Itu berbanding terbalik dengan Instruksi Presiden Nomor 8 Tahun 2005 dan perubahannya, agar memperhatikan dan mengedepankan keahlian, profesionalisme, dan integritas dari calon anggota direksi dan/atau komisaris/dewan pengawas yang bersangkutan untuk memajukan dan mengembangkan perusahaan. Pada diktum selanjutnya disebutkan bahwa tes kelayakan dilakukan secara transparan dan akuntabel. Nama-nama yang dijaring untuk menjadi komisaris harus melalui penilaian dari Tim Penilai Akhir (TPA). Dengan cara itu, siapapun yang ditunjuk, mempunyai standar kriteria yang jelas dan kapasitas yang mumpuni dalam jabatan dimaksud.

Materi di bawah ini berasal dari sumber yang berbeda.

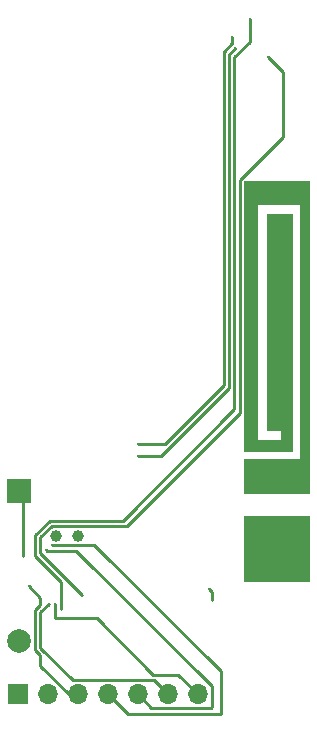
<source format=gbl>
G04 #@! TF.GenerationSoftware,KiCad,Pcbnew,8.0.2-8.0.2-0~ubuntu22.04.1*
G04 #@! TF.CreationDate,2024-05-30T09:26:34-06:00*
G04 #@! TF.ProjectId,sensor_sigfox_1.2,73656e73-6f72-45f7-9369-67666f785f31,rev?*
G04 #@! TF.SameCoordinates,Original*
G04 #@! TF.FileFunction,Copper,L2,Bot*
G04 #@! TF.FilePolarity,Positive*
%FSLAX46Y46*%
G04 Gerber Fmt 4.6, Leading zero omitted, Abs format (unit mm)*
G04 Created by KiCad (PCBNEW 8.0.2-8.0.2-0~ubuntu22.04.1) date 2024-05-30 09:26:34*
%MOMM*%
%LPD*%
G01*
G04 APERTURE LIST*
G04 #@! TA.AperFunction,EtchedComponent*
%ADD10C,0.000000*%
G04 #@! TD*
G04 #@! TA.AperFunction,ComponentPad*
%ADD11C,1.000000*%
G04 #@! TD*
G04 #@! TA.AperFunction,ComponentPad*
%ADD12R,2.000000X2.000000*%
G04 #@! TD*
G04 #@! TA.AperFunction,ComponentPad*
%ADD13C,2.000000*%
G04 #@! TD*
G04 #@! TA.AperFunction,SMDPad,CuDef*
%ADD14R,1.800000X3.000000*%
G04 #@! TD*
G04 #@! TA.AperFunction,ComponentPad*
%ADD15R,1.700000X1.700000*%
G04 #@! TD*
G04 #@! TA.AperFunction,ComponentPad*
%ADD16O,1.700000X1.700000*%
G04 #@! TD*
G04 #@! TA.AperFunction,ViaPad*
%ADD17C,0.300000*%
G04 #@! TD*
G04 #@! TA.AperFunction,ViaPad*
%ADD18C,0.800000*%
G04 #@! TD*
G04 #@! TA.AperFunction,Conductor*
%ADD19C,0.250000*%
G04 #@! TD*
G04 APERTURE END LIST*
G04 #@! TA.AperFunction,EtchedComponent*
G36*
X140965000Y-84789000D02*
G01*
X135365000Y-84789000D01*
X135365000Y-79189000D01*
X140965000Y-79189000D01*
X140965000Y-84789000D01*
G37*
G04 #@! TD.AperFunction*
D10*
G04 #@! TA.AperFunction,EtchedComponent*
G36*
X140965000Y-77389000D02*
G01*
X135365000Y-77389000D01*
X135365000Y-74389000D01*
X140165000Y-74389000D01*
X140165000Y-52889000D01*
X136565000Y-52889000D01*
X136565000Y-72789000D01*
X138565000Y-72789000D01*
X138565000Y-71989000D01*
X137365000Y-71989000D01*
X137365000Y-53689000D01*
X139565000Y-53689000D01*
X139565000Y-73789000D01*
X135365000Y-73789000D01*
X135365000Y-50889000D01*
X140965000Y-50889000D01*
X140965000Y-77389000D01*
G37*
G04 #@! TD.AperFunction*
D11*
X121365000Y-80889000D03*
X119465000Y-80889000D03*
D12*
X116382156Y-77125150D03*
D13*
X116382156Y-89825150D03*
D14*
X136265000Y-75889000D03*
X136265000Y-80689000D03*
D15*
X116230000Y-94280802D03*
D16*
X118770000Y-94280802D03*
X121310000Y-94280802D03*
X123850000Y-94280802D03*
X126390000Y-94280802D03*
X128930000Y-94280802D03*
X131470000Y-94280802D03*
D17*
X135919907Y-37143907D03*
X119910000Y-87118106D03*
X137415000Y-40389000D03*
X121665000Y-85889000D03*
X116665000Y-82639000D03*
D18*
X136415000Y-80889000D03*
D17*
X132415000Y-85364000D03*
X132715000Y-86364000D03*
D18*
X136415000Y-75889000D03*
D17*
X118665000Y-82144000D03*
X126415000Y-73139000D03*
X134415000Y-38639000D03*
X134665000Y-39639000D03*
X126415000Y-74139000D03*
X119159867Y-81682346D03*
X118915000Y-86639000D03*
X119415003Y-86639000D03*
X117165000Y-85139000D03*
D19*
X123850000Y-94280802D02*
X125562000Y-95992802D01*
X125562000Y-95992802D02*
X133415000Y-95992802D01*
X133415000Y-95992802D02*
X133415000Y-92389000D01*
X133415000Y-92389000D02*
X122740000Y-81714000D01*
X122740000Y-81714000D02*
X119159867Y-81714000D01*
X121310000Y-94280802D02*
X120556802Y-94280802D01*
X120556802Y-94280802D02*
X118165000Y-91889000D01*
X118165000Y-86752604D02*
X118165000Y-86139000D01*
X118165000Y-91889000D02*
X118165000Y-91025396D01*
X118165000Y-91025396D02*
X117709305Y-90569701D01*
X118165000Y-86139000D02*
X117165000Y-85139000D01*
X117709305Y-90569701D02*
X117709305Y-87208299D01*
X117709305Y-87208299D02*
X118165000Y-86752604D01*
X126390000Y-94280802D02*
X127565000Y-95455802D01*
X127565000Y-95455802D02*
X132598198Y-95455802D01*
X132598198Y-95455802D02*
X132665000Y-95389000D01*
X132665000Y-95389000D02*
X132665000Y-93639000D01*
X132665000Y-93639000D02*
X121190000Y-82164000D01*
X121190000Y-82164000D02*
X118685000Y-82164000D01*
X118685000Y-82164000D02*
X118665000Y-82144000D01*
X137415000Y-40389000D02*
X138665000Y-41639000D01*
X138665000Y-41639000D02*
X138665000Y-47129380D01*
X118165000Y-82389000D02*
X121665000Y-85889000D01*
X138665000Y-47129380D02*
X135040000Y-50754380D01*
X135040000Y-50754380D02*
X135040000Y-70514000D01*
X135040000Y-70514000D02*
X125490000Y-80064000D01*
X125490000Y-80064000D02*
X119123273Y-80064000D01*
X119123273Y-80064000D02*
X118165000Y-81022273D01*
X118165000Y-81022273D02*
X118165000Y-82389000D01*
X134415000Y-38639000D02*
X134415000Y-39217248D01*
X134415000Y-39217248D02*
X133690000Y-39942248D01*
X133690000Y-39942248D02*
X133690000Y-68174579D01*
X128725579Y-73139000D02*
X126415000Y-73139000D01*
X133690000Y-68174579D02*
X128725579Y-73139000D01*
X134665000Y-39639000D02*
X134140000Y-40164000D01*
X134140000Y-40164000D02*
X134140000Y-68360975D01*
X134140000Y-68360975D02*
X128361975Y-74139000D01*
X128361975Y-74139000D02*
X126415000Y-74139000D01*
X119910000Y-87118106D02*
X119910000Y-84770396D01*
X119910000Y-84770396D02*
X117715000Y-82575396D01*
X135919907Y-39055845D02*
X135919907Y-37143907D01*
X117715000Y-82575396D02*
X117715000Y-80835877D01*
X117715000Y-80835877D02*
X118936877Y-79614000D01*
X118936877Y-79614000D02*
X125115000Y-79614000D01*
X125115000Y-79614000D02*
X134590000Y-70139000D01*
X134590000Y-70139000D02*
X134590000Y-40385752D01*
X134590000Y-40385752D02*
X135919907Y-39055845D01*
X119415003Y-86639000D02*
X119415003Y-87889000D01*
X119415003Y-87889000D02*
X122915000Y-87889000D01*
X122915000Y-87889000D02*
X127681802Y-92655802D01*
X127681802Y-92655802D02*
X129845000Y-92655802D01*
X129845000Y-92655802D02*
X131470000Y-94280802D01*
X116665000Y-82639000D02*
X116665000Y-76889000D01*
X132415000Y-85364000D02*
X132715000Y-85664000D01*
X132715000Y-85664000D02*
X132715000Y-86364000D01*
X118165000Y-90389000D02*
X120881802Y-93105802D01*
X118915000Y-86639000D02*
X118165000Y-87389000D01*
X127755000Y-93105802D02*
X128930000Y-94280802D01*
X120881802Y-93105802D02*
X127755000Y-93105802D01*
X118165000Y-87389000D02*
X118165000Y-90389000D01*
M02*

</source>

Diantara komisaris yang ditunjuk sebagai perwakilan pemerintah, tidak dipungkiri ada yang sesuai dengan kompetensi yang dibutuhkan tetapi ada juga yang masih dipertanyakan kompetensinya. Tentu, penunjukan demikian seperti memberikan cek kosong bagi BUMN, dimana perannya cenderung tidak memberikan kontribusi signifikan dan menjadi beban, yang pada akhirnya berdampak buruk pada perkembangan perusahaan.
Fenomena ini kontradiksi dengan kondisi ideal BUMN. BUMN seharusnya memperlihatkan transparansi dan akuntabilitas publik sebagai upaya mewujudkan good corporate governance. Transparansi dan akuntabilitas publik ini tidak hanya dalam memberikan laporan tahunan tetapi juga dalam setiap proses kebijakan, di dalamnya termasuk dasar-dasar rekrutmen SDM yang menentukan arah dan melaksanakan kebijakan organisasi.
Kompetensi dan Efisiensi Jadi Kata Kunci Keberhasilan?
Dahlan Iskan dan Erick Tohir sepakat bahwa efisiensi sebagai hukum dasar bisnis menjadi kunci keberhasilan di BUMN. Namun bagaimana menerapkan efisiensi saat berhadapan dengan intervensi politik? Tentu, jawabannya tidak sesederhana yang dibayangkan. Interelasi antara politik dan ekonomi tidak dapat dipungkiri hadir dalam BUMN.